Clayton believes companies should be providing more disclosure about their plans for Brexit, especially if there’s a “hard Brexit” in which the EU and the U.K. fail to come to terms on an agreement for a smooth transition.
“Wes described this at the preparer level,” said Clayton. “Let me just say at the disclosure level more generally, we are focused on Brexit disclosure and we are going to be more focused on it going forward. We have seen a wide range of disclosure in the same industries — Company A with a fairly detailed discussion of how management is looking at the issue of Brexit and the impact for its company, and Company B with what I would say is a macro policy statement that Brexit is coming and it presents a risk. I want to see the disclosure to the extent that it’s material and appropriate gravitate toward Company A. My personal view is that the potential impact of Brexit has been understated, and that those impacts will start to manifest themselves before the current Brexit ‘go live’ date. If you add together I would say the more cautious disclosure in the marketplace, you start to get greater unease as to the knock-on effects of a no deal or a hard Brexit.
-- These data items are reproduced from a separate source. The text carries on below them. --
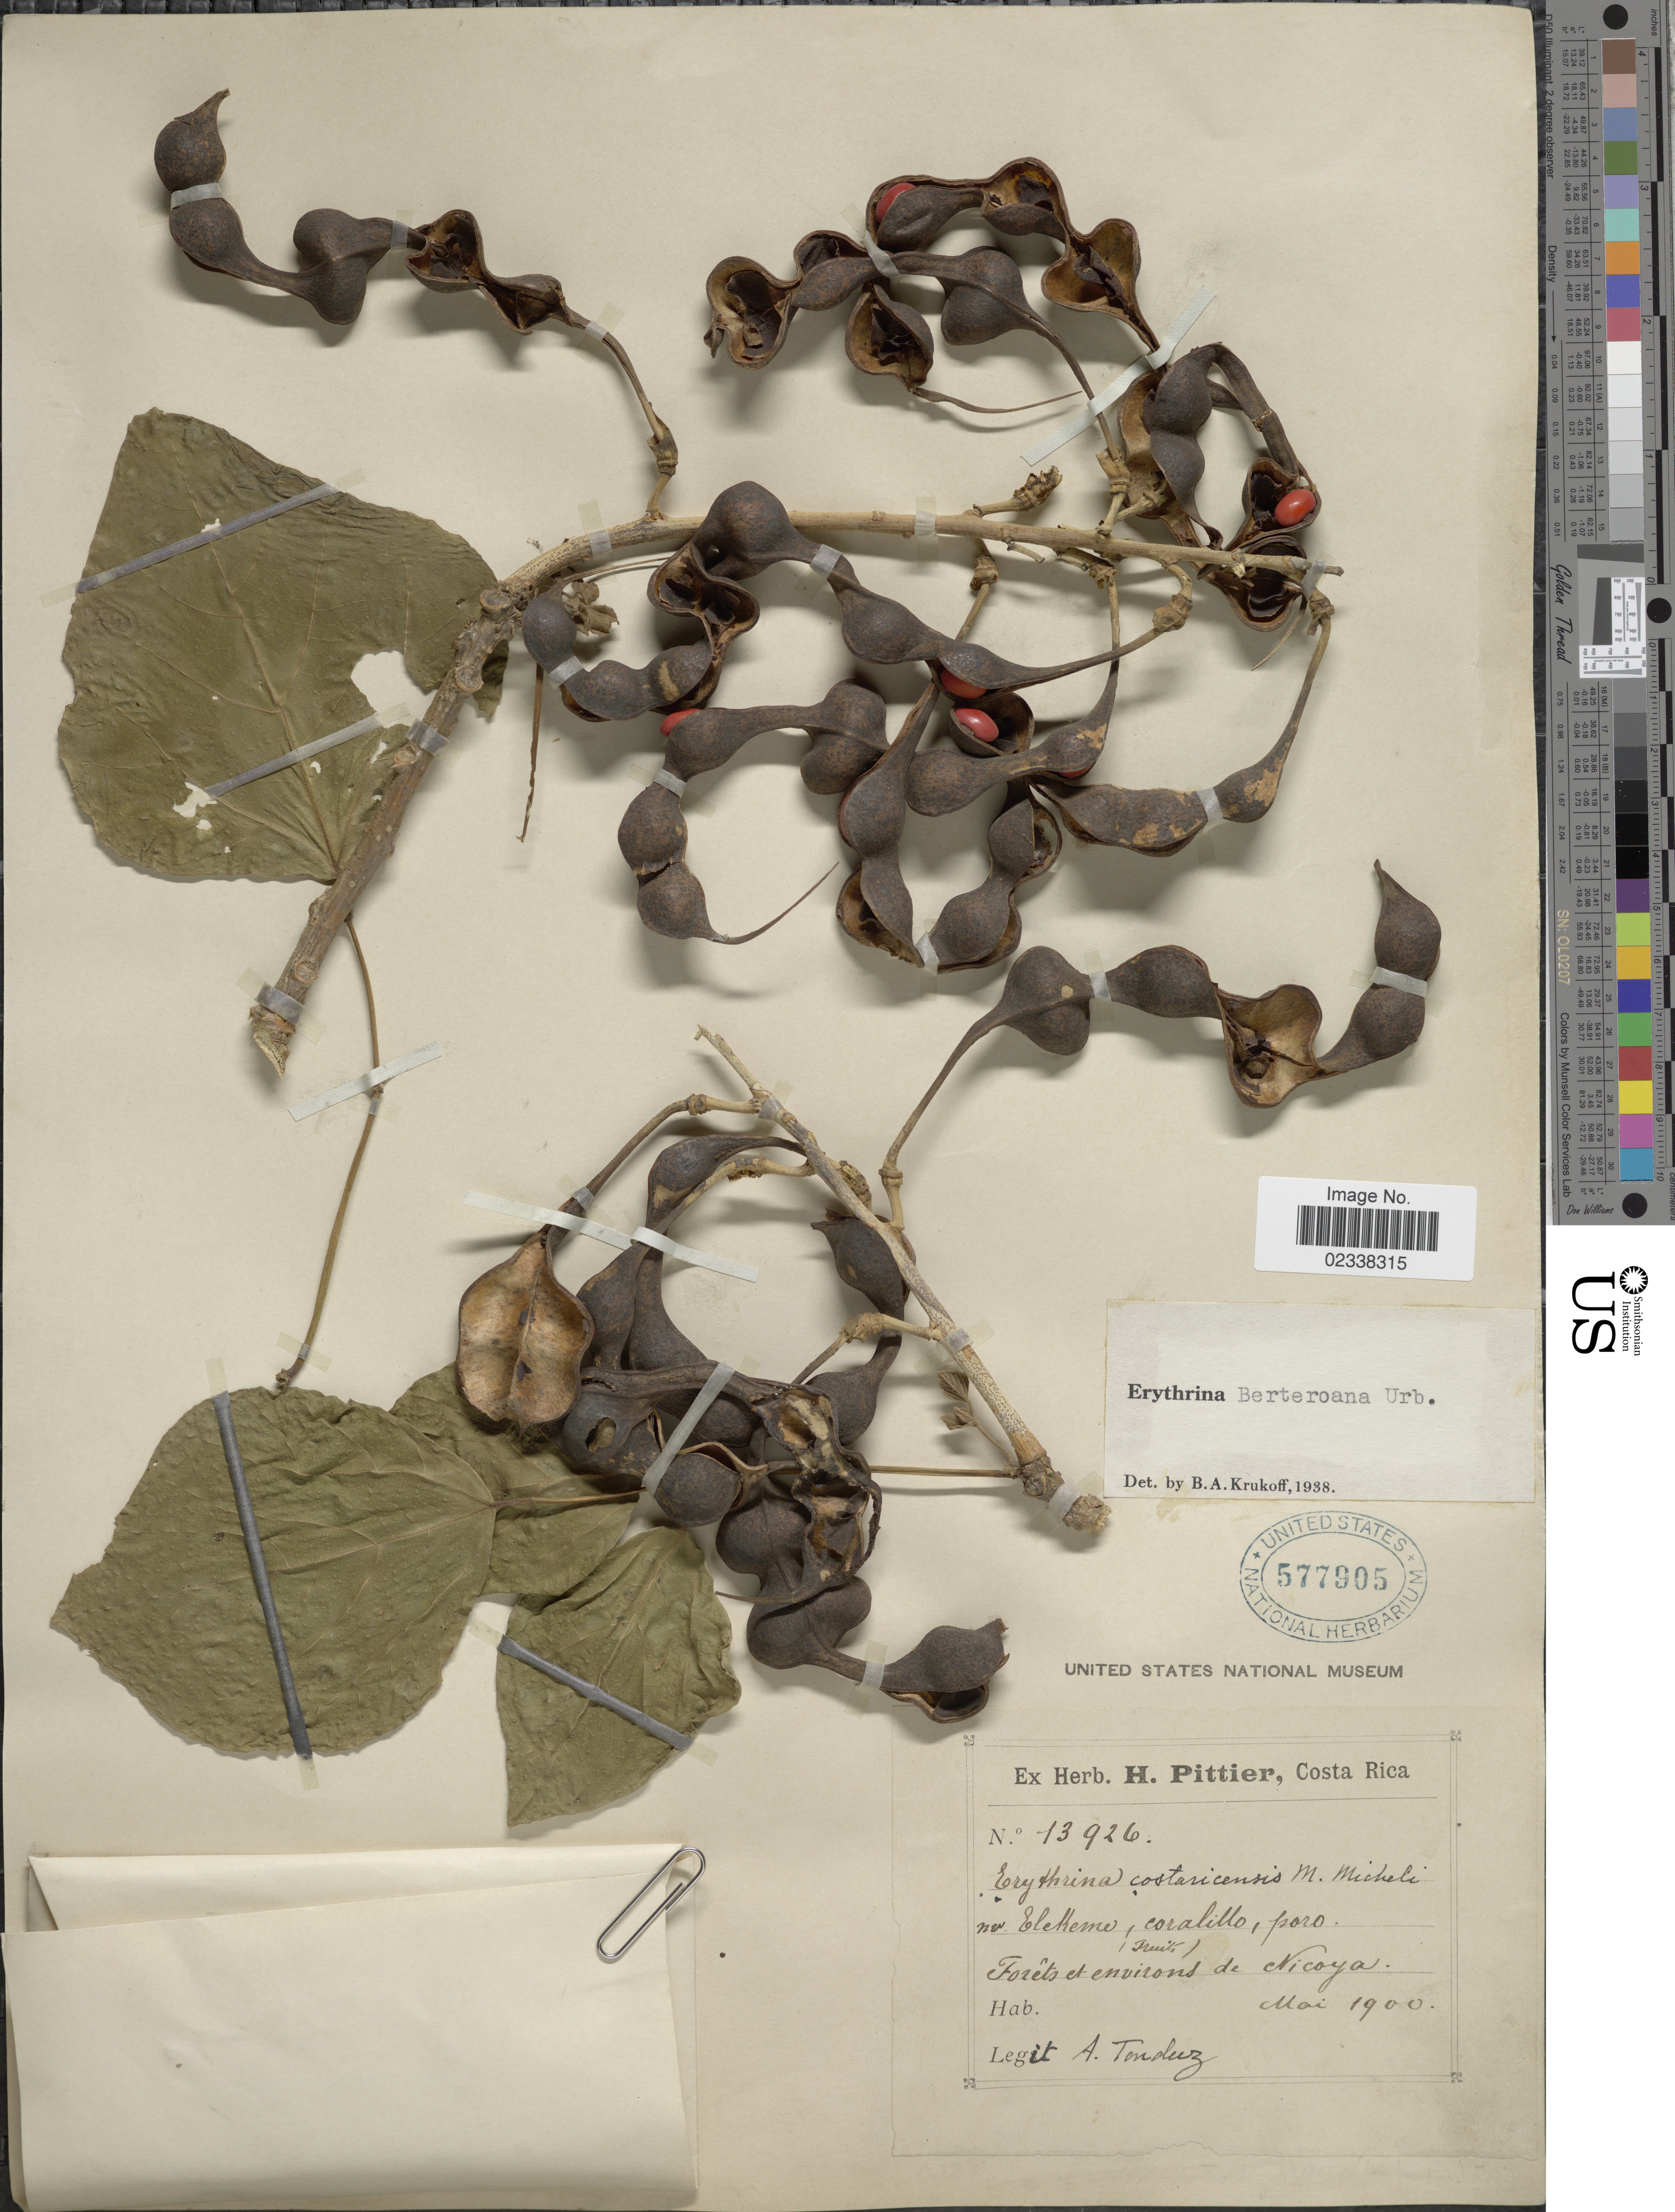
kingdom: Plantae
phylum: Tracheophyta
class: Magnoliopsida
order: Fabales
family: Fabaceae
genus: Erythrina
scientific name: Erythrina berteroana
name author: Urb.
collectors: A. Tonduz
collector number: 13926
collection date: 1900-05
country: Costa Rica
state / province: Guanacaste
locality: Forets et environs de Nicoya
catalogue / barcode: US 577905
I would expect companies to be looking at this closely and sharing their views with the investment community.”
Financial Accounting Standards Board vice chairman James Kroeker discussed the current expected credit losses standard at the conference, and whether there are plans to modify it in response to letters from some groups.
“Accounting standards should reflect how the business is run, both from the eyes of management, but then to reflect that in a way that is aligned with economic activity,” he said during a press conference. “To the extent that accounting wasn’t doing that in the past, that was the incurred loss approach, which is disconnected from the risk. There were criticisms about does that in and of itself build an economic pattern that risk becomes much more apparent right at the time when you enter into a crisis. If you recall at the time, there was a lot of discussion about how the incurred loss approach was pro-cyclical, so figuring out whether or not providing that information to investors better aligns with risk management, my view would be that actually provides at least from the investors’ investing of capital greater stability that you have that insight. Of course, the letter talks about that interaction with regulatory capital, which is separate and apart from the information that investors get for making their decisions.
Observó que FASB sigue muy de cerca el progreso de un grupo de recursos de transición que ha sido creado para ayudar a las empresas a hacer la transición a la nueva norma. “El número de preguntas que están ahí fuera en CECL han disminuido y el volumen no ha sido significativa, incluso para empezar”, ha apuntado. “Pero en cuanto a la comprensión de una aplicación razonable de CECL y de la gente buena disposición para ponerlo en práctica, seguimos recibiendo mensajes positivos. Es decir, la gente no está detrás de la curva. CECL es la norma promulgada, por lo que insta a la gente a seguir adelante, esperando para ponerlo en práctica en la fecha efectiva “.